The children of the night, and the music that they make...

London Camden Palace

Enter bretheren of the night. Close the door behind you tight while Belial's hellhounds, with cruel might, eviscerate pure virgins white. Tch, just another rainy Sunday in Camden, then. Welcome to Vampyria II, a night of unintentional mirth most fierce, of libertines a gathering most preposterous, where the only thing that's truly warped is the participants' grasp of basic modern syntax. None is more garbled than Cradle Of Filth, whose claim to being the "most evil band in Britain" is hard to prove when tonight's only clearly enunciated lyric is, perhaps uniquely in rock history, "Carpathia".

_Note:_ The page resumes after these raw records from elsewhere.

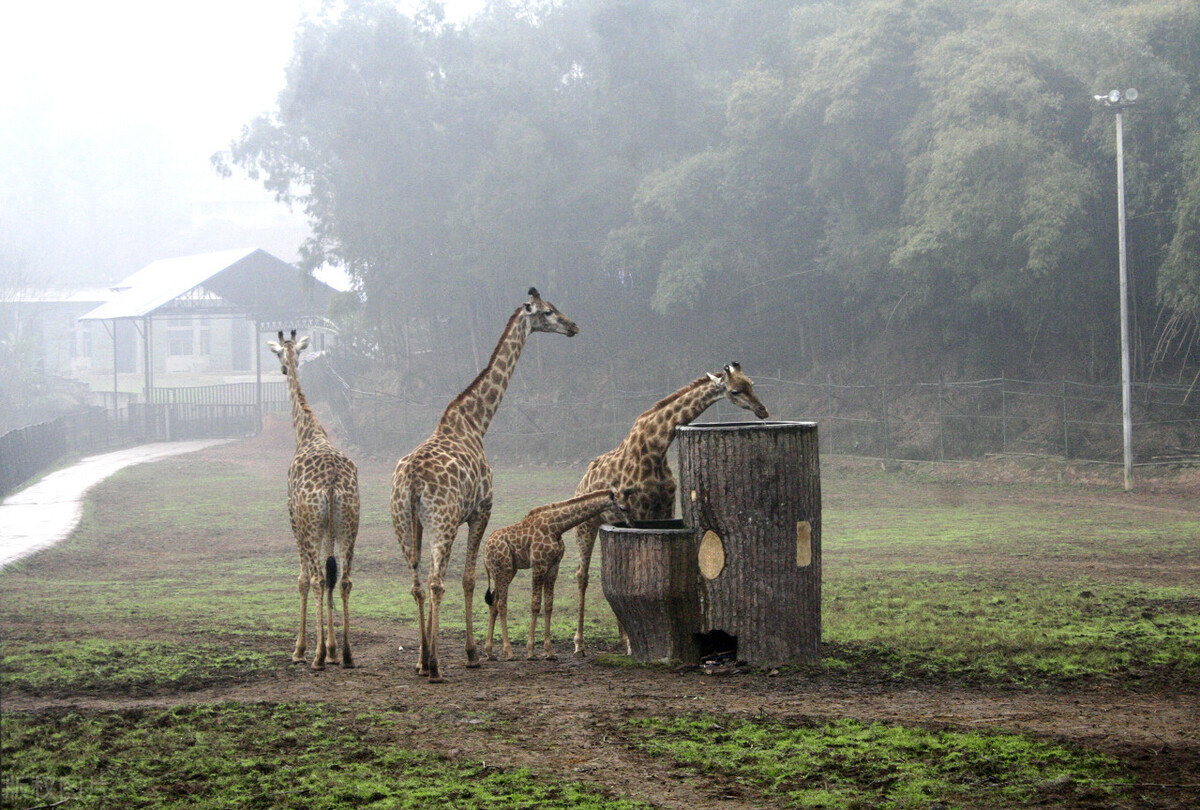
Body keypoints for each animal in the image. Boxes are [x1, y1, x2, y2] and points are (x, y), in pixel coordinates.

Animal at [262, 328, 355, 672]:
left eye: (278, 353)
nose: (283, 369)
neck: (307, 432)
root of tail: (330, 484)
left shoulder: (294, 520)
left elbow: (303, 579)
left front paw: (302, 649)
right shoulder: (329, 528)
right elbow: (331, 577)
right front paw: (331, 648)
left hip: (311, 523)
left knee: (315, 577)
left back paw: (314, 657)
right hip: (349, 522)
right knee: (343, 579)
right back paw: (347, 654)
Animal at [391, 288, 578, 681]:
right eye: (548, 312)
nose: (573, 326)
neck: (476, 424)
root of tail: (411, 480)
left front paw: (433, 656)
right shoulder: (482, 511)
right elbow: (470, 579)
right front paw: (472, 653)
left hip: (404, 523)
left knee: (417, 583)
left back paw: (422, 660)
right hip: (443, 521)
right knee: (436, 581)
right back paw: (436, 666)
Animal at [480, 487, 638, 667]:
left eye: (630, 505)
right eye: (623, 508)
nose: (631, 525)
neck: (557, 527)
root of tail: (484, 551)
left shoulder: (553, 567)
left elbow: (549, 605)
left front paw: (549, 652)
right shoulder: (539, 565)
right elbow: (535, 604)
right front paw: (531, 651)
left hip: (506, 571)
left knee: (493, 603)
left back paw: (490, 652)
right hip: (503, 570)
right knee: (501, 604)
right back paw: (509, 652)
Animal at [568, 364, 768, 657]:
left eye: (751, 384)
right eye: (734, 391)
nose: (762, 411)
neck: (657, 448)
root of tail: (583, 480)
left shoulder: (664, 508)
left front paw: (631, 643)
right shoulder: (638, 511)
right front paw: (634, 643)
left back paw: (624, 642)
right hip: (586, 525)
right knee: (582, 576)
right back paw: (579, 644)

"No mortals," boasts the event publicity, "no inhibitions." No discernible music, either. It's obvious why the Filth's undead schtick has a devoted following: a ferocious thrash that makes your viscera a fond memory; an excuse to wear panstick; the erotic promise of those Hammer bitings adored by repressed adolescent boys. It's not that they sound diabolic, just unspeakably tedious, with the occasional bursts of cathedral organ failing to leaven the grind. Singer Dani, capering about like a recently exhumed morris dancer, has an impressive all-octave range, though, from squeak of bat to terrier's yap, all the way down to the noise a waste disposal unit would make if you fed it their new record. Not that you would ever dream of such an act, of course.

For all their desperate nun-abusing blasphemy, they're far from the church-burning antics of the Scandinavian brigade. Bassist Robin Graves and guitarist Gian prance like they're playing alongside Brian Blessed in a rep production of 'Hamlet', while the go-go dancers gamely try to uphold the dancing bit of their job description. "We are damned to hell," growls Dani, spraying the front row with a pathetic spurt of blood. He should know. He's from Coventry.

It's then that you look at the figure beside you, serpentine frame decked in black lace, white powder coating his face like the dust of a thousand defiled graves, blood seeping around his expensively manicured fangs. In one clawed hand, he grasps a bottle of Lucozade. When it comes to enduring Cradle Of Filth, even the undead need a little extra energy to get them through the night.